Although PIDs are a fundamental component of FDOs, the framework states a difference between the FDO approach and existing PID approaches to FAIR: The first implies that a digital object can be found directly by machines and does only need a small subset of metadata that contains information e.g. about the type of object, where to find more metadata (bibliographic and content metadata), which format it has and which licenses are applied to it. The concept states that a FDO wants to overcome the deficiencies of landing pages as used by current PID infrastructures. However, it overlooks that the information about an object that should be available within the FDO realm are already addressed by PID infrastructures such as the DOI system – provided that it follows best practice guidelines (see e.g. DataCite Best Practices for DOI Landing Pages): Digital objects should ideally be findable via a human- AND machine-readable landing page containing a specific set of metadata and linked entities to provide answers on precisely the questions about access, interoperability and further use.

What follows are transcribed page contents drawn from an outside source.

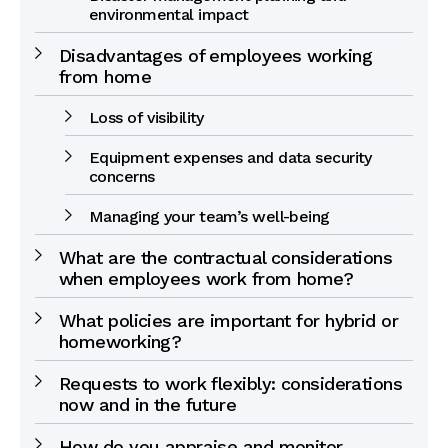
environmental impact
Disadvantages of employees working
from home
Loss of visibility
Equipment expenses and data security
concerns
Managing your team’s well-being
What are the contractual considerations
when employees work from home?
What policies are important for hybrid or
homeworking?
Requests to work flexibly: considerations
now and in the future
How do you appraise and monitor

Landing pages are a constitutional component for the long-term discoverability of digital objects, because they do not aim at direct access to the object, whose location can change again and again, but provide information about the object and its location in the long term, if standards and best practices in metadata maintenance are complied with. Metadata are important sources for the context of a digital object and provide, among other things,  information about the provenance, linkage to other objects (e.g. via the relation research data – publications – data curator – author – research project – etc.), about licenses, storage locations, or storage formats. The FDO concept criticizes the technical hurdles of this indirect access for artificial clients and the dependence on maintenance routines, compliance with standards and best practices, but the system is still one of the most efficient ways to achieve real persistence of digital objects at the moment. The development of and adherence to standards, orientation to best practices, specifications for maintenance of PID metadata, and sustainable financing models are social agreements that are negotiated, built, and carried forward over a long process within the PID community. From a technical perspective, they may have weaknesses, but from a social perspective, they provide a stable network that aims for persistence.

What the FDO approach ultimately wants to enable is more independence from the respective access conditions of the repositories or other storage locations of digital objects, in order to enable more efficient handling of e.g. research data. However, there are not only technical hurdles on the way here, but also numerous legal and organizational, or discipline-specific ones.

The discussions at the FDO2022 conference have revealed that the expectations of what FDOs should accomplish offer as much room for interpretation as the FAIR principles itself: From a purely technical view of what FDOs are and must achieve, namely to be machine-actionable; a manifestation of converged standards across disciplines and sectors in data management; but they can also be a political idea which is intended to break down technical, social, organizational, and legal barriers in digital research data production and consumption. The statements about FDO thus also varied from a concept that will revolutionize the flow of knowledge in research and industry to the acknowledgement that many actors have been trying for a long time to make their research resources available as FAIR as possible.

Common to all interpretations is that the goal should be to design infrastructures in such a way that they maximally support researchers in their day to day work and minimally burden them with the requirements of FAIR data management. This is in any case a genuine task of scientific infrastructure services. There is common agreement that the technical prerequisites for FAIR data management are the easiest to solve. More complex are social agreement processes on standards, for example. The greatest and still persistent challenge, however, is a reliable provision of financial and human resources to make research objects available in a persistent manner.